■ PROBLEM DETAILS
Apart from the images, output the data below exactly.

[Opening WORKING DATA section]

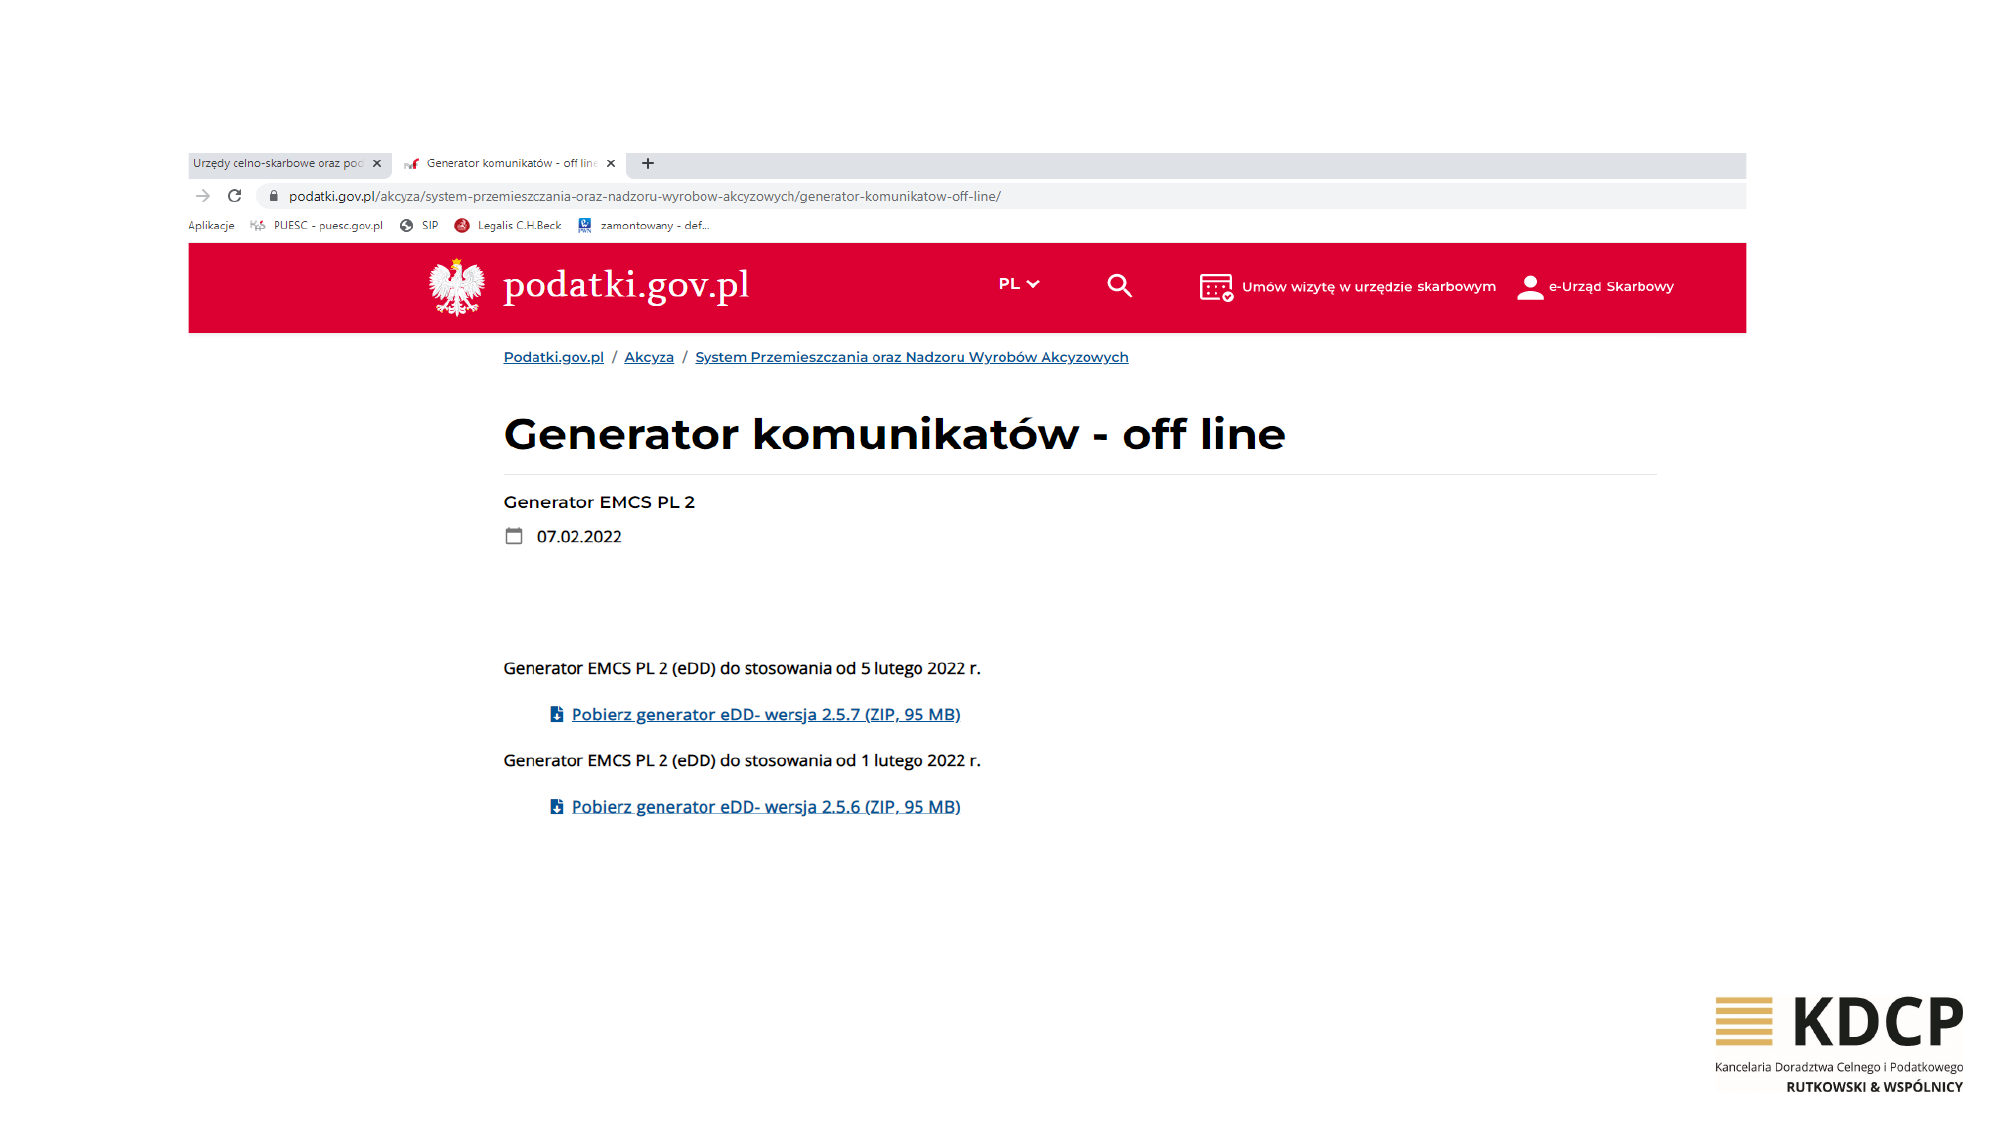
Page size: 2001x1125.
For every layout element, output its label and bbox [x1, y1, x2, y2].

picture [188, 152, 1747, 843]
picture [1715, 995, 1963, 1092]
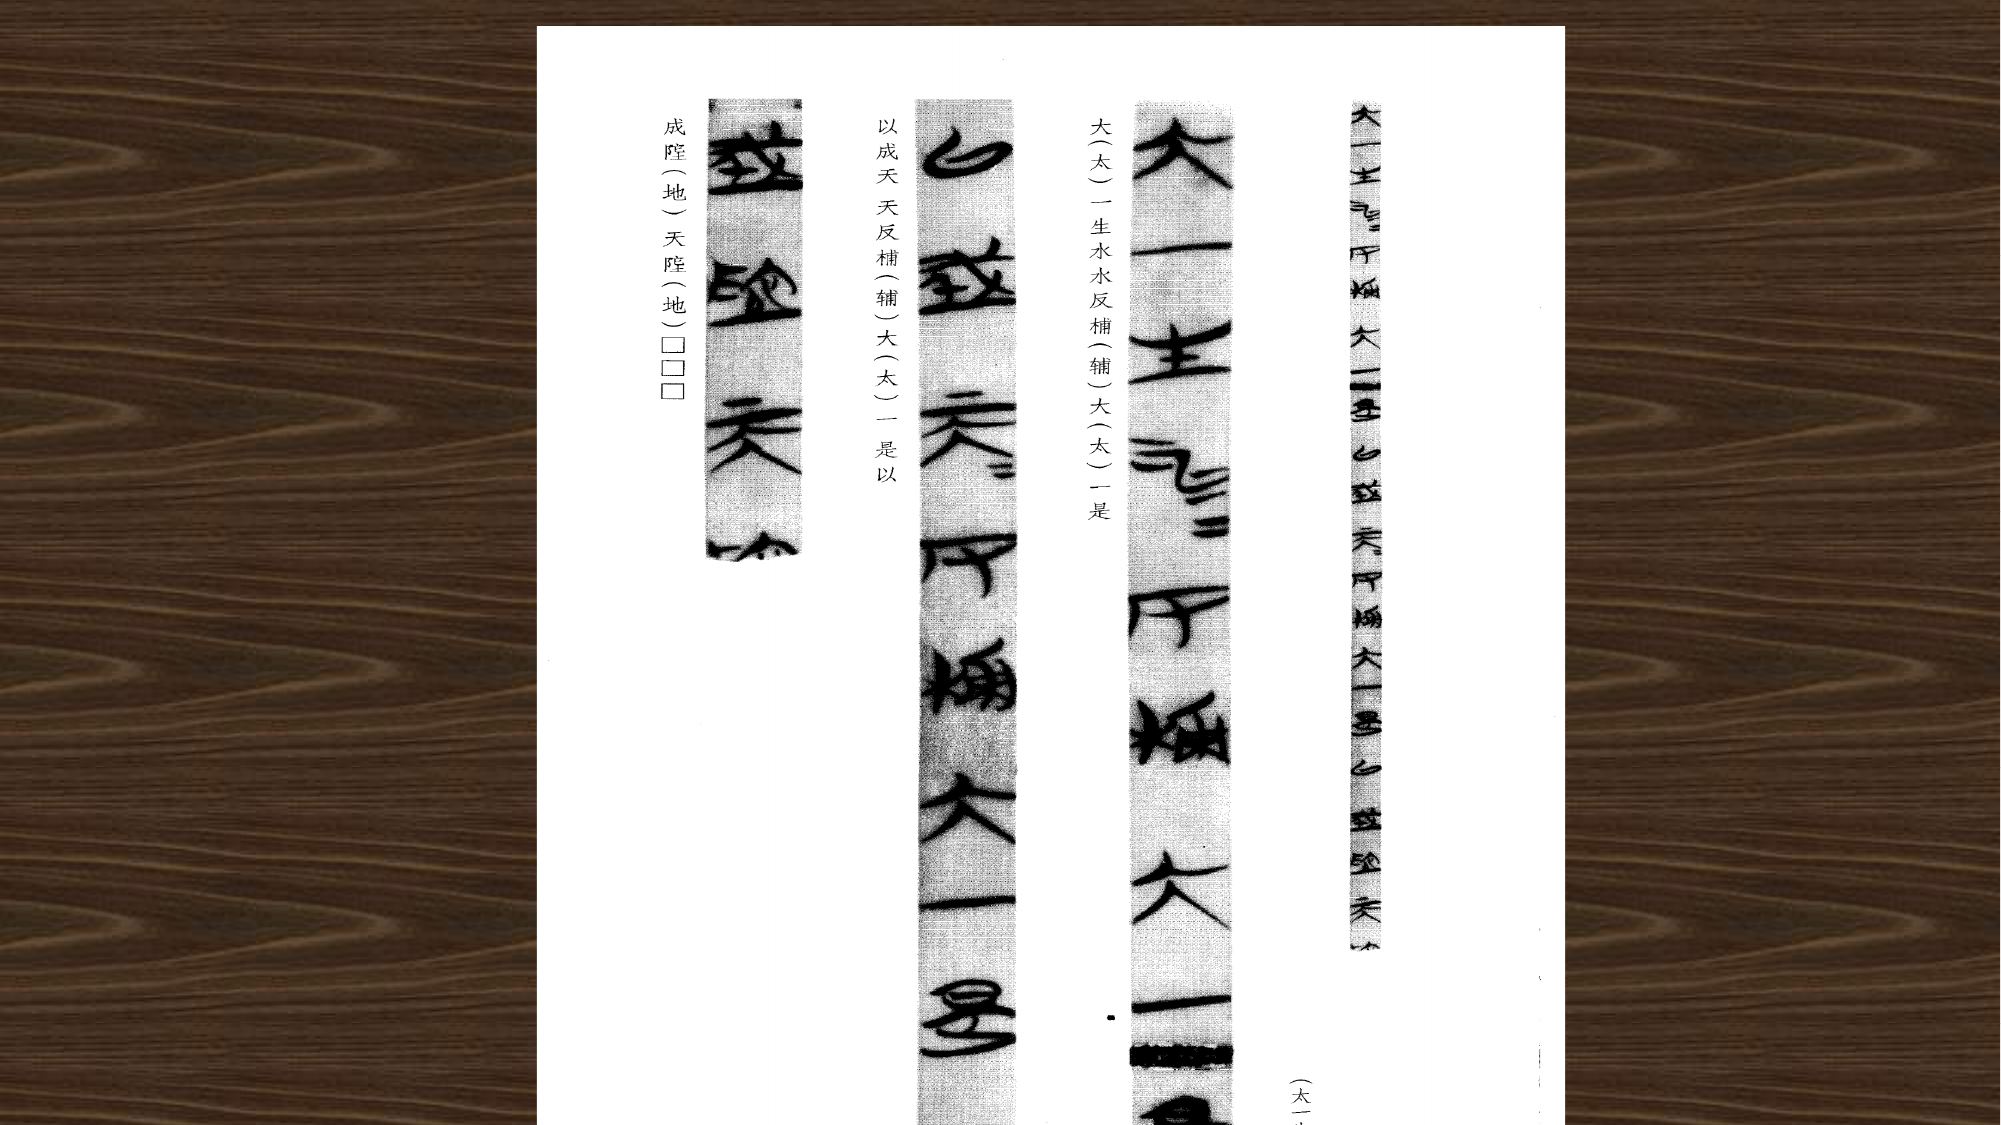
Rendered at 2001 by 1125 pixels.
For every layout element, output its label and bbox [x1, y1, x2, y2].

picture [0, 0, 2001, 1125]
list [536, 26, 1566, 1125]
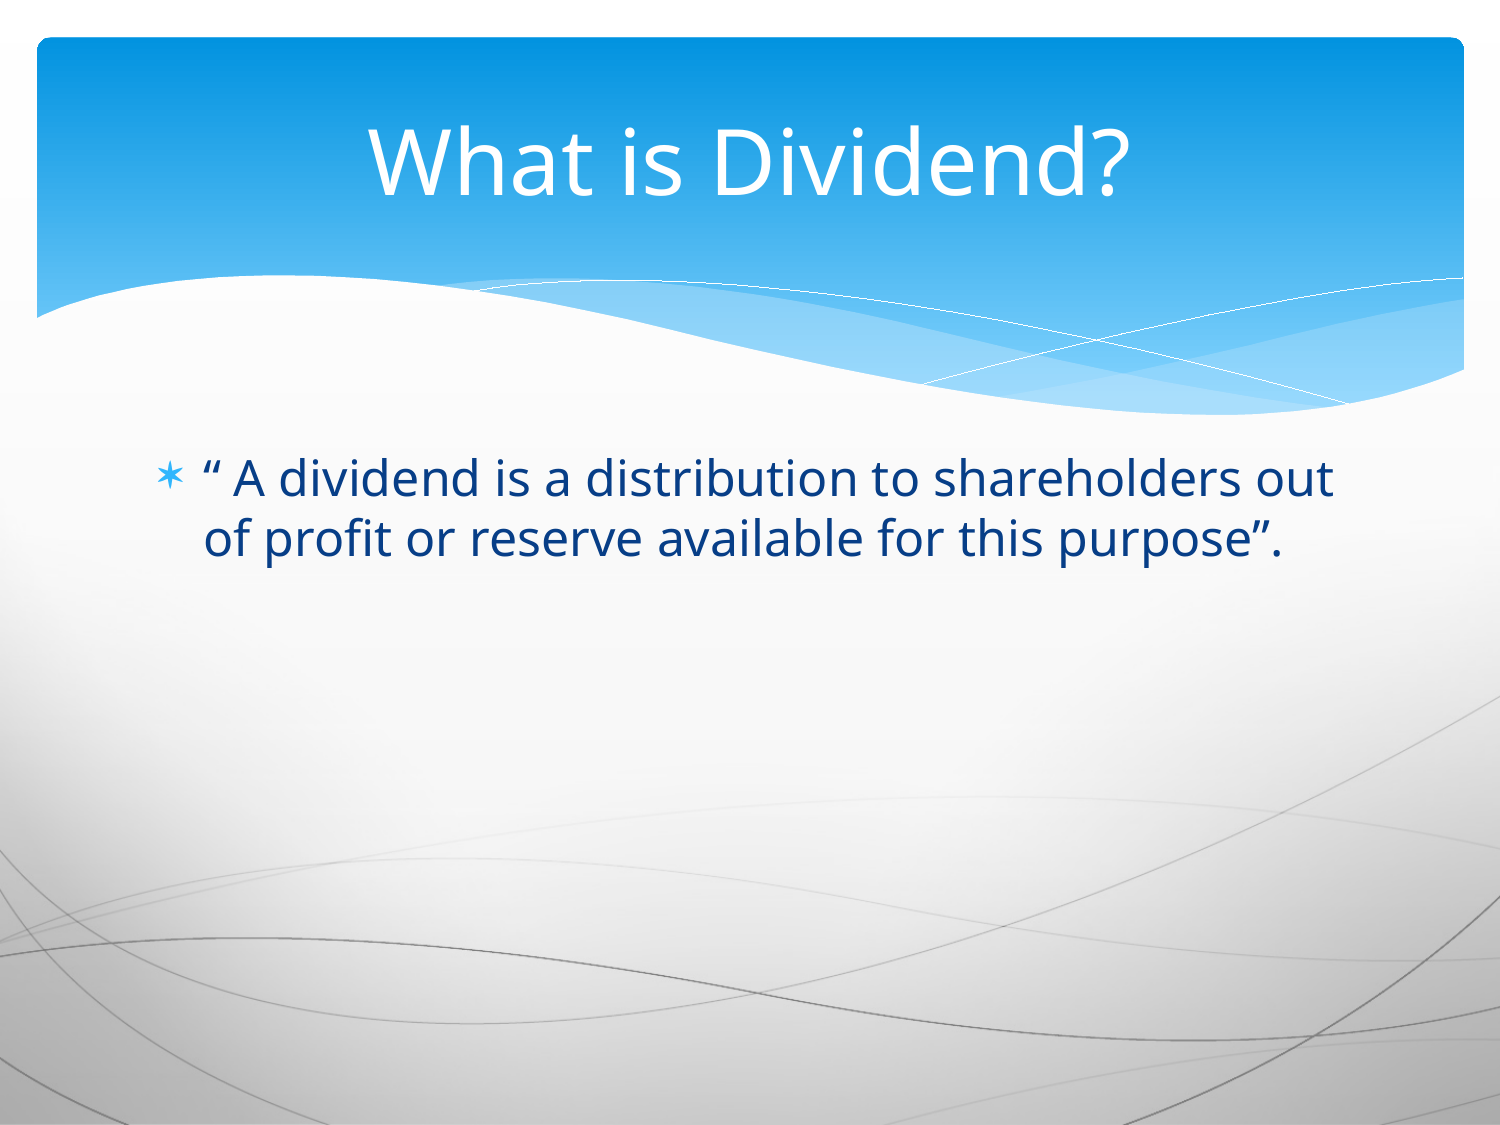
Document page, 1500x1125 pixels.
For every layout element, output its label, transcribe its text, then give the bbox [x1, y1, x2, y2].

[Closing WORKING DATA section]

■ OUTPUT FOR THIS EXERCISE
Page size: 2001x1125.
For every layout element, output its label and bbox [x1, y1, x2, y2].

picture [188, 152, 1747, 843]
picture [1715, 995, 1963, 1092]
Rendered at 2001 by 1125 pixels.
For every layout element, output its label and bbox [x1, y1, x2, y2].

picture [0, 0, 2001, 1125]
list [536, 26, 1566, 1125]
Document page, 1500x1125 pixels.
For every layout element, output its label, transcribe its text, then give the bbox [x1, y1, x2, y2].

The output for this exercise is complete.